*** Available records Section Begins ***

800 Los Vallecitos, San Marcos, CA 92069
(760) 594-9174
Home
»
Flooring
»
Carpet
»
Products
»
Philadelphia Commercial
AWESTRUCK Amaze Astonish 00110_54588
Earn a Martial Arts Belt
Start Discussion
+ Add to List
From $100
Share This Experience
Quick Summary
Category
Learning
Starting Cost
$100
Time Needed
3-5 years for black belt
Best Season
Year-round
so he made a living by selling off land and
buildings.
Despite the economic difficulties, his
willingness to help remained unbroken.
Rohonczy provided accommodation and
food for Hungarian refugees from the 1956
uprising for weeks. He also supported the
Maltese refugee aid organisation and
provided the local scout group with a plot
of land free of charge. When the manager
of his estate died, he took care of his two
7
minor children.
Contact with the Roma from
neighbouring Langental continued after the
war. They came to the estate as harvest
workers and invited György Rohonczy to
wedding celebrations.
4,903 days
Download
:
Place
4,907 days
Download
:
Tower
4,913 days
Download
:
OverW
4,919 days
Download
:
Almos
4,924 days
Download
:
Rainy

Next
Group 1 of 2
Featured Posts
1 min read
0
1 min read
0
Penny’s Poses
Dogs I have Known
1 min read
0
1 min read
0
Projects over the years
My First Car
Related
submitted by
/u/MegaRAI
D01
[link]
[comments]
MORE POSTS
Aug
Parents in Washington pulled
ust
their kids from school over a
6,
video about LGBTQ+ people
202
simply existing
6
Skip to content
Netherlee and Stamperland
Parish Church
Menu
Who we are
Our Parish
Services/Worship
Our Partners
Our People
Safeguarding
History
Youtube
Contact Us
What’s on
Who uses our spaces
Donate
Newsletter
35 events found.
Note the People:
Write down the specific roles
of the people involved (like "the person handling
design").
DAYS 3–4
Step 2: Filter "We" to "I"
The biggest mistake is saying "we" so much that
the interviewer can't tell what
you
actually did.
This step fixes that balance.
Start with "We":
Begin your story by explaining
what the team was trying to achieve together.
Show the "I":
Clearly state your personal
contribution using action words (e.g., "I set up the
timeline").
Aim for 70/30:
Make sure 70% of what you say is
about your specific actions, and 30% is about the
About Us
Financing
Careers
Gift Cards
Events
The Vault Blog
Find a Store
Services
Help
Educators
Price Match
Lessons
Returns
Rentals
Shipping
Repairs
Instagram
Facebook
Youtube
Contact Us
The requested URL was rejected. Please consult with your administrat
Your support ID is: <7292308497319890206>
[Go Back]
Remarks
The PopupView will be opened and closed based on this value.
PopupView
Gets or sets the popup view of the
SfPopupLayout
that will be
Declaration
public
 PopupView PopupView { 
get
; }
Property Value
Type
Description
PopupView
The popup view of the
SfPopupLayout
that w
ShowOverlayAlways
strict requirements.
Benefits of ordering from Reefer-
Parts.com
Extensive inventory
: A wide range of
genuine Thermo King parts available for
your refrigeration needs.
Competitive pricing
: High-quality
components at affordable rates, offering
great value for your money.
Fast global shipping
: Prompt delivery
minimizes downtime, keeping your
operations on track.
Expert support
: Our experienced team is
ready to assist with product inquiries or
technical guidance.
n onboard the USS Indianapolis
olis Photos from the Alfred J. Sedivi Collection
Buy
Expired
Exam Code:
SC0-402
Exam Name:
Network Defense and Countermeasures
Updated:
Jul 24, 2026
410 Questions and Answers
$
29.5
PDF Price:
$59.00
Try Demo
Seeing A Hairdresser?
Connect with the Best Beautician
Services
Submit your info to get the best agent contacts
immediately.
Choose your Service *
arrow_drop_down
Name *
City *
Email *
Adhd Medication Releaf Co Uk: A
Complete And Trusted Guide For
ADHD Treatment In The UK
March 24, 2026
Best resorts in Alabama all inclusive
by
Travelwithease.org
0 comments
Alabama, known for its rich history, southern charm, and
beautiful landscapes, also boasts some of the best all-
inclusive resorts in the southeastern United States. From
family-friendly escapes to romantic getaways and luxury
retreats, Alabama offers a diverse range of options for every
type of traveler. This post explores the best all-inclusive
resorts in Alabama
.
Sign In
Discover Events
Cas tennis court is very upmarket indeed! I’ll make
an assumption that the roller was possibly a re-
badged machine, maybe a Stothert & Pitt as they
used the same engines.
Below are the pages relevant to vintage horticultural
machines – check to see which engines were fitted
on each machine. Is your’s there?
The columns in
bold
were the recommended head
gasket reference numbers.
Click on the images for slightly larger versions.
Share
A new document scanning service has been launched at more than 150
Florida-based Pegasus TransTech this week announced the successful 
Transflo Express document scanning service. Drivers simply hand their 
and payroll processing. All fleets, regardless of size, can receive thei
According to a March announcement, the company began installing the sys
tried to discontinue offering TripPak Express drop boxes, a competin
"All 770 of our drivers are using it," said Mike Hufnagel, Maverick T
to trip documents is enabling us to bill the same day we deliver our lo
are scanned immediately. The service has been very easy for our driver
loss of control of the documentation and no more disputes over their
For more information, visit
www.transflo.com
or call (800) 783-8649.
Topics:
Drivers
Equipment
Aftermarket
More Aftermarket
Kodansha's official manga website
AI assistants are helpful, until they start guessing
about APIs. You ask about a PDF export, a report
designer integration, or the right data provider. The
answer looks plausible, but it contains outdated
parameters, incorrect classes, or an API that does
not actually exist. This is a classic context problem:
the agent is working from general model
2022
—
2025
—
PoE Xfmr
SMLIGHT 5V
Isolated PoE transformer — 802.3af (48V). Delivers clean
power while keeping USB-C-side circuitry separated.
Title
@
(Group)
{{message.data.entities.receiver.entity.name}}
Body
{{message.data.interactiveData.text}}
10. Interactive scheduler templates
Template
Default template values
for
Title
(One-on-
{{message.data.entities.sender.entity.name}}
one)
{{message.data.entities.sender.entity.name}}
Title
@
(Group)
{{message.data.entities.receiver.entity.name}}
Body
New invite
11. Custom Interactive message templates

*** Available records Section Ends ***

Task: For the string "range", go line by line through the material and copy every line that has it.

Final answer:
: A wide range of
retreats, Alabama offers a diverse range of options for every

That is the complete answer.